Il n’est plus de sinistre ville
Souillant les pures ténèbres de jaïet
Où des lueurs fastes scintillent
Des flammes d’un soir diabolique et brouillé,
Dansantes aux piteux lacs d’Erèbe des flaques ;
Plus de couchants factices de fluide or
Où de magiques étoffes ruissellent et craquent,
Se froissent sous des chairs de luxe et de décor. –
(Les navrantes chairs plus radieuses !)
Rien n’est plus que les rochers veloutés de bois,
Que les falaises embaumées, silencieuses,
Puisque les encens en émoi
De mes ensorcelantes fleurs-fées,
De mes jacinthes aux parfums de ciel
Viennent au loin me faire accueil et comme appel
Et me jettent du rêve ami par bouffées.
Qu’importe, à présent que vous me parlez tout bas,
Mes roses, mes charmeuses confidentes,
Tout ce stupre dolent dont j’ai souffert là-bas,
Froid complice aux curiosités malfaisantes ?
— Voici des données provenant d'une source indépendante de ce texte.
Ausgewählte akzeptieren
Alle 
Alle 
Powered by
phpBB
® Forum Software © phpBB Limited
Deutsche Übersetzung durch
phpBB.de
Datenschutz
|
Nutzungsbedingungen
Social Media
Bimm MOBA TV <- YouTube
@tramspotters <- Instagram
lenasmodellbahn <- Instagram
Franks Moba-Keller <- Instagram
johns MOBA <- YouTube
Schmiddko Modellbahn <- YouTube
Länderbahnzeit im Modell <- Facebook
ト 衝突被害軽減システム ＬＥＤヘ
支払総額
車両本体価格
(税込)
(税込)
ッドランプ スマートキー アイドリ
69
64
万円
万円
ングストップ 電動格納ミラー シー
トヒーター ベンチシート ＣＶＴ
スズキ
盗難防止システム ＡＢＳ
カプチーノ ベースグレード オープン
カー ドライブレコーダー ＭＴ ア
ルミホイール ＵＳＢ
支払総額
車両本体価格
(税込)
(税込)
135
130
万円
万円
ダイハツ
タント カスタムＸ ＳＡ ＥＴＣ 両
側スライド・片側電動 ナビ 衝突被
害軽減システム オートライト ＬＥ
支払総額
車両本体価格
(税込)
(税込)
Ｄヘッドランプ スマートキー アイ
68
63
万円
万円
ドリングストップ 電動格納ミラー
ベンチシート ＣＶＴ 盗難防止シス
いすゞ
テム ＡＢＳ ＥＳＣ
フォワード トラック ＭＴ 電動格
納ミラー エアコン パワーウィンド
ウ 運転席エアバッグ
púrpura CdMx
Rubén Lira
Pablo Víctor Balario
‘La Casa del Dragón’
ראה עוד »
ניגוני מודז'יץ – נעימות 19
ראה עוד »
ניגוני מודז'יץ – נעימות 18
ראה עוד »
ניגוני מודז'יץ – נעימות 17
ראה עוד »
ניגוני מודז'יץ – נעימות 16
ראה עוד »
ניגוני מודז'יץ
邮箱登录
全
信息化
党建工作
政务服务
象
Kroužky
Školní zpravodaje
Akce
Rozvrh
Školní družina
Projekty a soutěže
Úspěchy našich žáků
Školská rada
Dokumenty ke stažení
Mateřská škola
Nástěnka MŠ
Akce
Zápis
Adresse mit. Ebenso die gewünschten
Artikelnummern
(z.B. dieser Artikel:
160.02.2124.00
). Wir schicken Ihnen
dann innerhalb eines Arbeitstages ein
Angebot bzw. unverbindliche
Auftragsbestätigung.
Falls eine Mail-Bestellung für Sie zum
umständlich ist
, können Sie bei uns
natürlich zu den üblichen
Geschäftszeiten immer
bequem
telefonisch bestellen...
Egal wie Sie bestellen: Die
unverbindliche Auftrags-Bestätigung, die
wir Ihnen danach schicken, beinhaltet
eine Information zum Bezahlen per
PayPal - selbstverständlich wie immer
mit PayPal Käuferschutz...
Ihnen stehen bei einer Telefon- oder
Et que me font ces cœurs qui n’ont jamais fleuri
Ou qui se sont flétris de l’éclosion même,
Ces blessés répugnants qu’ont pansés le mépris
Et la risée – et qui salissent quand ils aiment ? –
– Ces corps passifs qui n’ont plus le droit de souffrir,
Qui se doivent fibre par fibre,
Cadavres somptueux bons à tout assouvir,
Menteurs dans la mort quand ils vibrent
Hantés de cauchemars au fond du noir sommeil
Sans la piété d’un bon dédain – chairs meurtries ! –
Beaux débris harcelés, embaumés et vermeils
À faire pleurer des valets de boucherie !
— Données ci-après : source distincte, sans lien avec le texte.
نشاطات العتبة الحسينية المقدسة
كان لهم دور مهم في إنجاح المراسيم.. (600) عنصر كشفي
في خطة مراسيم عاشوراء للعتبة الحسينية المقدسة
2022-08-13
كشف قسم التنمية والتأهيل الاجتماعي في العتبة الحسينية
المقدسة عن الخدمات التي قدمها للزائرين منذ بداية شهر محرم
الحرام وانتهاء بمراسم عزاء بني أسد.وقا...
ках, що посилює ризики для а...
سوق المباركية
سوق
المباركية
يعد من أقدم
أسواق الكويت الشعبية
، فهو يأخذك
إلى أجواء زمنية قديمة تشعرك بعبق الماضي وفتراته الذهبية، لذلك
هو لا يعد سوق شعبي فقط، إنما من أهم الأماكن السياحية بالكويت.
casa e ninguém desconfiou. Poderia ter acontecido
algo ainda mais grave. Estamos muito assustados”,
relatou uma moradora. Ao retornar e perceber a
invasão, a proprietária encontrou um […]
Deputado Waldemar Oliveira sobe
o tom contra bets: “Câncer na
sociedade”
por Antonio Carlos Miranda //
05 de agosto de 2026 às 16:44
Oui, qu’importent ces inertes douleurs
Puisque vos silencieuses voix me pénètrent
D’une languide et comme poignante douceur
Inquiétante comme une souleur
Et si neuve de vous à mon être :
Je sens qu’une tristesse a frôlé le jardin :
(Vos effluves mettent en moi l’angoisse frêle
D’une rancœur plaintive et sans rien de hautain,
D’une peine dont rien ne se révèle,
Qu’exprime un mot de douloir humain,
Que je ressens – très loin en moi –, sans bien comprendre,
Mais avec un térébrant remords,
D’une rancœur cruellement blessée et tendre…
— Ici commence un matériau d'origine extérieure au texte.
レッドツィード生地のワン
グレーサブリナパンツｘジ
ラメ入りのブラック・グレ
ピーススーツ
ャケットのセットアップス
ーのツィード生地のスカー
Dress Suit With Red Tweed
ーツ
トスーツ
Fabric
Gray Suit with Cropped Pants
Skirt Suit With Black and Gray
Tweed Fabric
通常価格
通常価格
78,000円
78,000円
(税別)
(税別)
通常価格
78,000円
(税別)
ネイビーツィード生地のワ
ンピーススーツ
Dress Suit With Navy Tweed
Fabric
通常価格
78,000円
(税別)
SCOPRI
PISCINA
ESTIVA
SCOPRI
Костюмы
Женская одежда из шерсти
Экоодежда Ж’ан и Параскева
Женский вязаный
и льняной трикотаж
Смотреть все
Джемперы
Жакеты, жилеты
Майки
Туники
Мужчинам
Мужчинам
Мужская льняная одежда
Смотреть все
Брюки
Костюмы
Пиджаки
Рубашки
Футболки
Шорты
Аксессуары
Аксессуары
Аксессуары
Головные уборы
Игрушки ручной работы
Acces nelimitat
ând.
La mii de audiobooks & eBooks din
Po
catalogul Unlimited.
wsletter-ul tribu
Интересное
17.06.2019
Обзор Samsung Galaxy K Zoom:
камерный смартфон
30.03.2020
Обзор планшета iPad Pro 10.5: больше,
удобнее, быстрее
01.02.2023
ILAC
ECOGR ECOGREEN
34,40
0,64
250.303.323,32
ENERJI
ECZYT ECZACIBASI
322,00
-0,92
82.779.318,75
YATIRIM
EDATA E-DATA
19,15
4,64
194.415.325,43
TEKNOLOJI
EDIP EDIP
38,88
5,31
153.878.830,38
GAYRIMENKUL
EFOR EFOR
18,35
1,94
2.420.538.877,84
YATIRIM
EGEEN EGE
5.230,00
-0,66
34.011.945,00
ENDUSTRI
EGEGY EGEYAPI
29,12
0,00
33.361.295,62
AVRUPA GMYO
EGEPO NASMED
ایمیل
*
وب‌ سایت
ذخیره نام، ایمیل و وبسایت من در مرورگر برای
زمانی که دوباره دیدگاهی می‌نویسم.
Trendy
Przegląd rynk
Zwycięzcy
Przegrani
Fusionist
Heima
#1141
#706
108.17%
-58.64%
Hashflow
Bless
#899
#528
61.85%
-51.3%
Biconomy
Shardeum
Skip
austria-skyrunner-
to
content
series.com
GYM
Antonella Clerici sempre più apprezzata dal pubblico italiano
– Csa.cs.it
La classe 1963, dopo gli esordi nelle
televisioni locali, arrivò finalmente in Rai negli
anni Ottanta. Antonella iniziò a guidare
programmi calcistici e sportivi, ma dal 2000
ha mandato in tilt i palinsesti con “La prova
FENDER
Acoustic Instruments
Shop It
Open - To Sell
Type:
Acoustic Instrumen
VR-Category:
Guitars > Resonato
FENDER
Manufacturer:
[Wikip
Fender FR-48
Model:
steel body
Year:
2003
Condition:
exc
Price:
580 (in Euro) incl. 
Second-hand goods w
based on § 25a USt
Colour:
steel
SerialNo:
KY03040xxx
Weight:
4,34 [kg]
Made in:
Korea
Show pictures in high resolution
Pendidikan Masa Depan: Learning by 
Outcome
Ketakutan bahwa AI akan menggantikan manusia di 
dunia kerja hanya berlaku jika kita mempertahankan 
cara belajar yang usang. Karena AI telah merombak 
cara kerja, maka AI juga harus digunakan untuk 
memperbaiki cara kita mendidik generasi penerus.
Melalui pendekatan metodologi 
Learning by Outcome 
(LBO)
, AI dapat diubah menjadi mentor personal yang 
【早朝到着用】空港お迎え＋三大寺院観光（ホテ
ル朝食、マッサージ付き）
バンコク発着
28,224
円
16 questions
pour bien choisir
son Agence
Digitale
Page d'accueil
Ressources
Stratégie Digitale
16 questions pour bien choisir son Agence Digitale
Vous dites qu’en le jardin qui s’éplore
La visiteuse indéfinissable est entrée,
Celle qui vient, – comment ? – et d’où ?
De tous hormis vous et moi-même ignorée,
L’indiscernable de mes rêves blancs et bleus,
Qui n’est pas un esprit des suprêmes royaumes,
Puisqu’en elle tout n’est pas robuste et joyeux,
Puisque sa nostalgie errante nous effleure
Aux jours de mélancolique félicité, –
Puisque vous m’avez – (si bas !) – chuchoté
Qu’elle pleure !
Oui, l’indicible a flotté sur la mort des lys,
Sous les berceaux effeuillés, sans fragrance,
Où n’arrivent plus vos haleines de délices ;
Car, sous les rameaux sans fleurs et comme souffrants,
On dirait une senteur des Printemps qui dorment
Sous le prisme à peine blêmi du Passé…
Fut-elle même, en ce Passé, l’une des formes
Qui venaient, en mes rêves solaires, glisser
Sur la frange des longs rayons flaves qui tremblent, –
Elle rien qu’« approche » duvetée – et qui semble
De l’air plus fraîchement ailé ?
Et moi, frigide égoïste à peine troublé
Par la misère fastueuse de ces femmes,
Là-bas, dans la fauve fournaise d’or,
De ces brillants, de ces charnels décors
Où hurlèrent et gémirent cent drames
De faim, d’horreur et de royale abjection.